November 13th, 2008 - 8:15 pm ICT by IANS  

Barack ObamaMoscow, Nov 13 (RIA Novosti) Russia may abandon its plans to place short-range missiles in the Kaliningrad region along the Polish border if the new US administration reverses its decision to deploy a missile shield in Central Europe.As a response to the proposed US missile shield, President Dmitry Medvedev announced last week the possible deployment of Iskander-M short-range missile systems in the Kaliningrad exclave, sandwiched between Poland and Lithuania on the Baltic Sea.

“We could reconsider this response if the new US administration is ready to once again review and analyze all the consequences of its decisions to deploy the missiles and radar facilities,” Medvedev said in an interview with France’s Le Figaro newspaper published Thursday.

The Russian president said the signals so far from president-elect Barack Obama’s transition team indicate Washington’s willingness to consider a compromise on the issue.

“The first reaction we have seen from the incoming US administration gives us grounds for hope,” the president said.

Russia believes that a security agreement based on respect for common interests would remove the need for a US missile shield in central Europe, and consequently the need for tactical missiles to be stationed in Russia’s western exclave.

“This would be a completely acceptable way out of this situation.
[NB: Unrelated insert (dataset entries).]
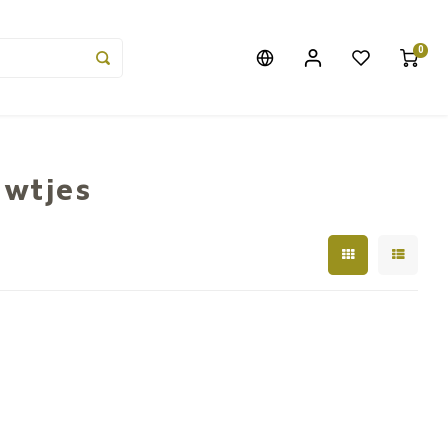
0
uwtjes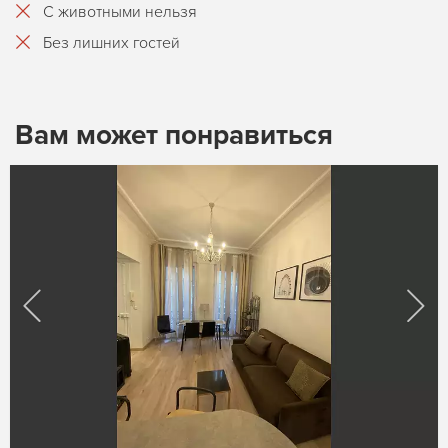
С животными нельзя
Без лишних гостей
Вам может понравиться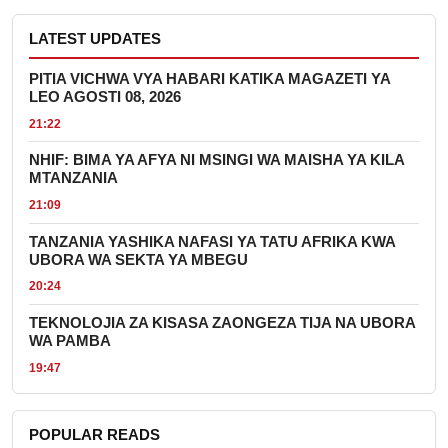
LATEST UPDATES
PITIA VICHWA VYA HABARI KATIKA MAGAZETI YA
LEO AGOSTI 08, 2026
21:22
NHIF: BIMA YA AFYA NI MSINGI WA MAISHA YA KILA
MTANZANIA
21:09
TANZANIA YASHIKA NAFASI YA TATU AFRIKA KWA
UBORA WA SEKTA YA MBEGU
20:24
TEKNOLOJIA ZA KISASA ZAONGEZA TIJA NA UBORA
WA PAMBA
19:47
POPULAR READS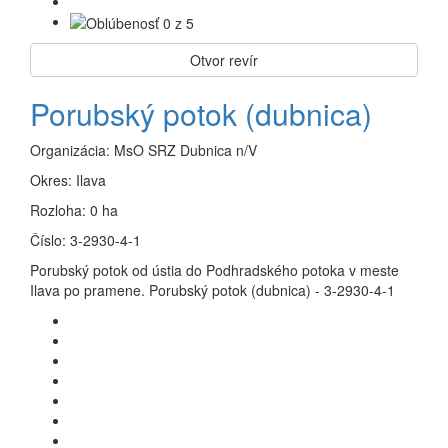
Otvor revír
Porubský potok (dubnica)
Organizácia:
MsO SRZ Dubnica n/V
Okres:
Ilava
Rozloha:
0 ha
Číslo:
3-2930-4-1
Porubský potok od ústia do Podhradského potoka v meste
Ilava po pramene. Porubský potok (dubnica) - 3-2930-4-1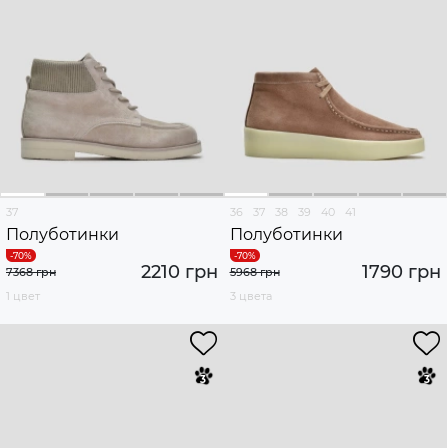
37
36
37
38
39
40
41
Полуботинки
Полуботинки
2210 грн
1790 грн
7368 грн
5968 грн
1 цвет
3 цвета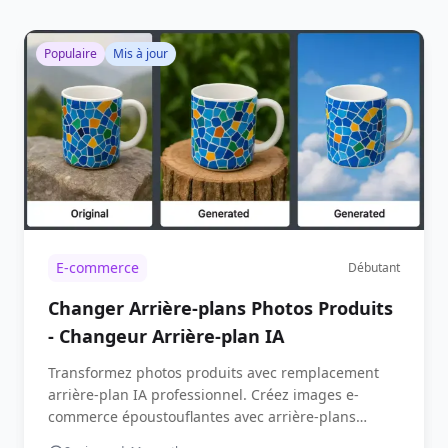
Populaire
Mis à jour
E-commerce
Débutant
Changer Arrière-plans Photos Produits
- Changeur Arrière-plan IA
Transformez photos produits avec remplacement
arrière-plan IA professionnel. Créez images e-
commerce époustouflantes avec arrière-plans
blancs, noirs ou personnalisés.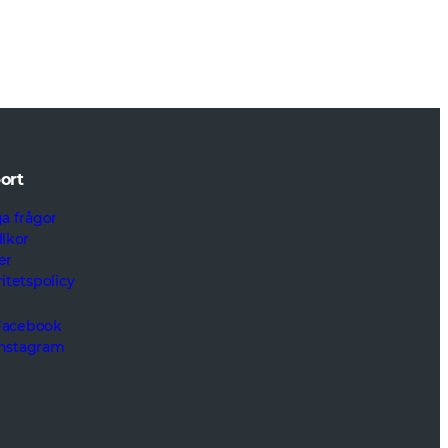
ort
ga frågor
llkor
er
itetspolicy
Facebook
Instagram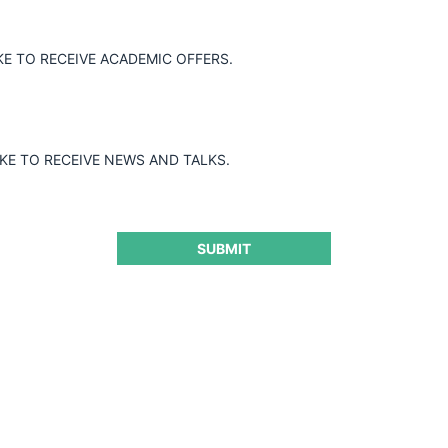
KE TO RECEIVE ACADEMIC OFFERS.
IKE TO RECEIVE NEWS AND TALKS.
SUBMIT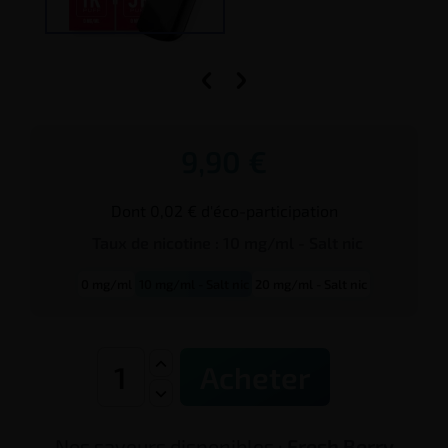


9,90 €
Dont 0,02 € d'éco-participation
Taux de
nicotine
:
10 mg/ml - Salt nic
0 mg/ml
10 mg/ml - Salt nic
20 mg/ml - Salt nic
Acheter
Nos saveurs disponibles :
Fresh Berry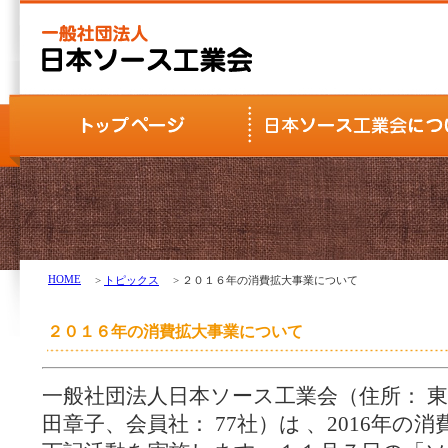
HOME
>
トピックス
> ２０１６年の消費拡大事業について
２０１６年の消費拡大事業について
一般社団法人日本ソース工業会（住所： 
田章子、会員社： 77社）は 、2016年の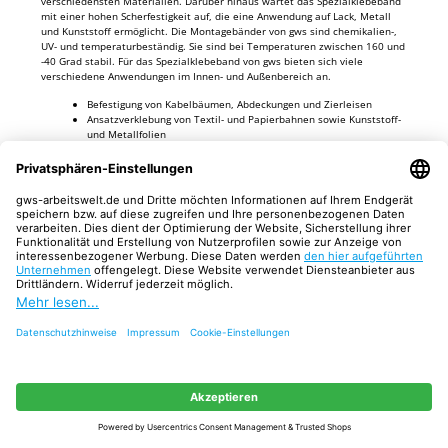
verschiedensten Materialien. Darüber hinaus wartet das Spezialklebeband
mit einer hohen Scherfestigkeit auf, die eine Anwendung auf Lack, Metall
und Kunststoff ermöglicht. Die Montagebänder von gws sind chemikalien-,
UV- und temperaturbeständig. Sie sind bei Temperaturen zwischen 160 und
-40 Grad stabil. Für das Spezialklebeband von gws bieten sich viele
verschiedene Anwendungen im Innen- und Außenbereich an.
Befestigung von Kabelbäumen, Abdeckungen und Zierleisen
Ansatzverklebung von Textil- und Papierbahnen sowie Kunststoff-
und Metallfolien
Montage von Spiegeln und Bodenbelägen
Bei fachgerechter Verklebung sind die Klebebänder von gws beständig
gegen Chemikalien und Weichmacher, wie Fette, Öle, Säuren und Salze.
Überzeugend sind zudem ihre hohe Klebekraft und Scherfestigkeit auf Lack,
Metall und hochenergetischen Untergründen. Von gws ein robustes,
langlebiges und doppelseitiges Klebeband zu kaufen heißt, sich auf eine
einfache und flexible Handhabung zu verlassen.
Günstig doppelseitiges Klebeband kaufen
Entdecken auch Sie das breite Angebot an doppelseitigen
Spezialklebebändern hier im Shop. Sie eignen sich für das Montieren und
Anbringen ohne Bohren auf den verschiedensten glatten Untergründen.
Nachdem Sie das doppelseitige Klebeband kaufen, werden Sie durch eine
schnelle und lange Haft- und Klebekraft überzeugt. Außerdem lassen sie
sich einfach und flexibel verarbeiten. Doppelseitige Spezialklebebänder von
gws Tapes, Lohmann, Tesa, 3M und anderen bekannten Herstellern sind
Moreover, we are ready to continue work on the idea of a global defence system in which the United States, the European Union member states, and the Russian Federation would all take part,” the president said.

Washington said last week it had provided new proposals to ease Russia’s concerns over the planned deployment of 10 US interceptor missiles in Poland and a tracking radar in the Czech Republic, which the Bush administration has said are needed to counter possible attacks from “rogue” states such as Iran.

Russia, which says the missile defence system is a threat to its national security, has indicated it will not address the US proposals until after Barack Obama is inaugurated as US president in January.

The US embassy in Moscow had announced Wednesday that Russia and the United States had agreed to resume talks on strategic security and missile defense in December.

US Under Secretary for Political Affairs William Burns discussed arrangements for the upcoming meeting with Russian Foreign Minister Sergei Lavrov earlier this month.